Am I misunderstanding how OAuth works in this context? What’s the proper way to verify that Zapier is the service requesting API access?
I’ve searched through OAuth tutorials and Zapier’s developer docs but haven’t found clear guidance on this specific issue.
You’re mixing up the OAuth flow direction. When building a Zapier app, you’re making an OAuth client that connects to YOUR service - not the reverse. Your app becomes the OAuth provider, just like Google or Facebook when other apps want user data access. In Zapier’s Developer Platform, you’ll set up your OAuth details: authorization URL, token URL, and client credentials. Users authenticate through Zapier’s interface, which sends them to your OAuth endpoint. Once they’re authenticated, Zapier gets access tokens to call your API for that user. You don’t need Zapier’s credentials because they’re not authenticating to you - they’re just helping users authenticate to your service. Look for the authentication section in your Zapier app dashboard and plug in your OAuth provider info there.
ahh, I get it now! Zapier doesn’t hand out OAuth credentials since your app is the one users connect to, not the reverse. When they integrate your app, they’re letting Zapier access their accounts on your platform.
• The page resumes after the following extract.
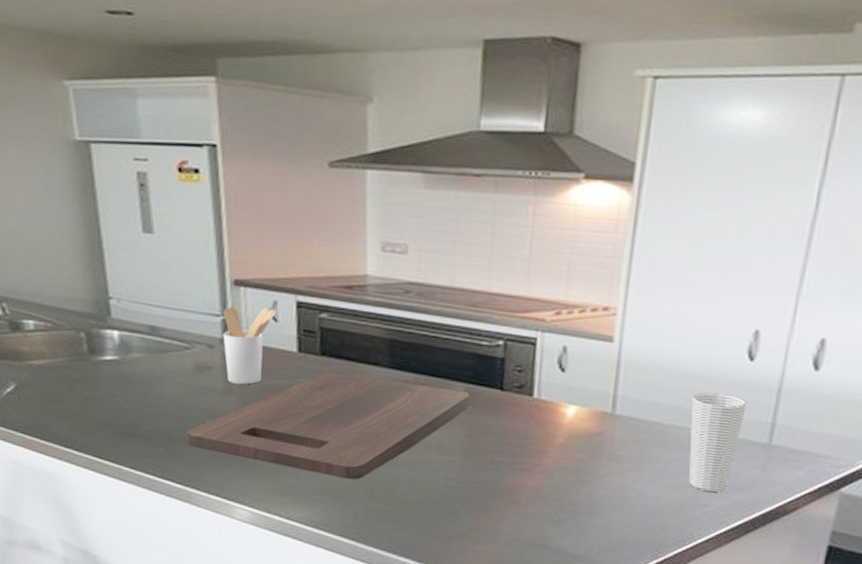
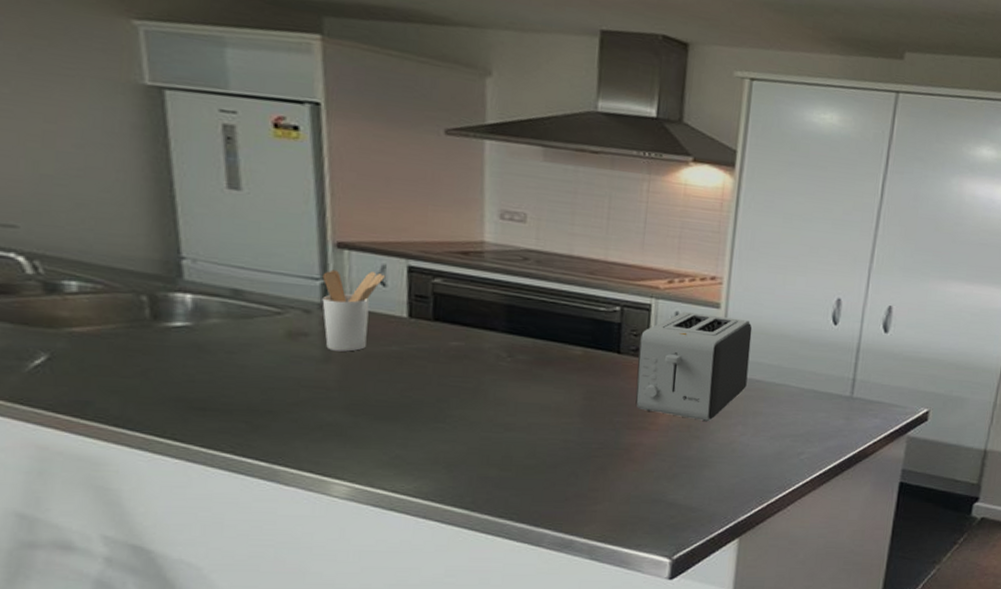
cutting board: present [185,372,470,480] -> none [273,337,588,447]
toaster: none [519,345,651,466] -> present [635,311,753,422]
cup: present [688,392,747,492] -> none [786,353,833,441]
So, just set up OAuth on your end & zapier will use those settings to auth users.
The confusion stems from the unique OAuth implementation with Zapier. Unlike traditional OAuth setups, you won’t have access to Zapier’s credentials since they act as an intermediary in the authentication flow. When you create a Zapier integration, your application serves as the OAuth provider. You need to configure your OAuth settings directly in the Zapier Developer Platform. Essentially, Zapier directs users to your authorization endpoint based on your configuration. After the user authenticates, your application sends the tokens to Zapier, enabling it to make API calls on behalf of that user. Be sure to review the authentication configuration in your Zapier app for where to enter your OAuth endpoints and client information.